Thursday, October 31, 2019

Holism, Atomism, Morality

The Subject-Object relation is fundamentally Epistemological, and Epistemology is fundamentally a Subjective process.  So, to classify Spinoza as an Objectivist is still Subjectivist.  Thus, more accurate, is that he is a Holist, whereas the systems of most of his peers in the era is Atomist.  His Substance-Mode relation is that of Whole-Part, so accordingly, his 'Intuition of God' is the awareness of a Mode that it is a part of the whole.  Knowledge is Holistic, so that the shortcoming, which he calls 'inadequacy' of most perceptions, including sensations, is that they present only parts of a whole, and that error consists in taking a Part as a Whole.  Similarly, the shortcoming of Pleasures is that they are only parts of a whole Good, and behavior or Moral error consists in treating as if they were sufficient as motivation.  Thus, the 'Intuition of God' in his doctrine is liberating because the awareness of the Whole frees behavior from an erroneous perceptions of external influences, facilitating control over how to proceed.  So, his Ethics is opposed to both the predominant Rationalist and Empiricist varieties of Atomist Morality.  For example, Kant's Atomist Rationalism consists in an individual person conceiving themselves as an Instance of a Universal, not as a Part of a Whole.  Thus, the irony of his charge that Spinoza's virtuous Part is deficient in Happiness is that, to the contrast, it is his virtuous Atom who is so deficient, i. e. because it can never experience the exhilaration of discovering that it is part of Whole, the alienation from which is only inadequately compensated for by a divine reward.
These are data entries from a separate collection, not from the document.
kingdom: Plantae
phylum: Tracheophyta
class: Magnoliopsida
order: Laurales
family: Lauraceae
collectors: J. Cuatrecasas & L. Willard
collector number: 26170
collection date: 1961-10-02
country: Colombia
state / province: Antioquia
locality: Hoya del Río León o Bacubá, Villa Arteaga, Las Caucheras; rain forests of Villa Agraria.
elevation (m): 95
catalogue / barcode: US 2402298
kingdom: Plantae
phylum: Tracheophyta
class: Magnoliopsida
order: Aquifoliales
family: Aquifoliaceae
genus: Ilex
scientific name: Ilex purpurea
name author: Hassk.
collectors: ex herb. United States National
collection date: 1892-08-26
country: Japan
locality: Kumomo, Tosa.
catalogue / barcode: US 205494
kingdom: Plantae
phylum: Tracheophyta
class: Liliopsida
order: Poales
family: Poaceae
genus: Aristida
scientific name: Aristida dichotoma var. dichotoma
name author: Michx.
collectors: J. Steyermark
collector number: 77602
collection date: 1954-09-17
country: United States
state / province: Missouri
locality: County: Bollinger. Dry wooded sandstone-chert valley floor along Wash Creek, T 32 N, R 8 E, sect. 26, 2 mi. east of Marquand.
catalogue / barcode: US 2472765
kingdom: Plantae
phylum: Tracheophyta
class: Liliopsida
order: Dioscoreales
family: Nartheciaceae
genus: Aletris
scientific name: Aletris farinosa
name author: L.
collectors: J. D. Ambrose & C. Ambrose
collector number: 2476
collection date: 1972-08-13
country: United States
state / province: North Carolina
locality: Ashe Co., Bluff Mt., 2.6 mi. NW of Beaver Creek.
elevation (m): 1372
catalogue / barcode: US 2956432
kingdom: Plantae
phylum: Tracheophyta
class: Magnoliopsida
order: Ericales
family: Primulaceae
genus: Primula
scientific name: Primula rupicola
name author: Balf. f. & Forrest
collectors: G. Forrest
Likewise, the Utilitarian Good is constituted by the aggregate of individual Pleasures, not their harmony as a Whole, i. e. as Health.  Plus, Mill's elusive distinction between 'higher' and 'lower' Pleasure is easy to explain as that between a Holist Pleasure vs. a localized Pleasure.  But, as is typical of most of its peers, Rationalist and Empiricist, Utilitarianism, as Atomist, cannot accommodate Holist elements, even those that afford simple solutions to vexing problems.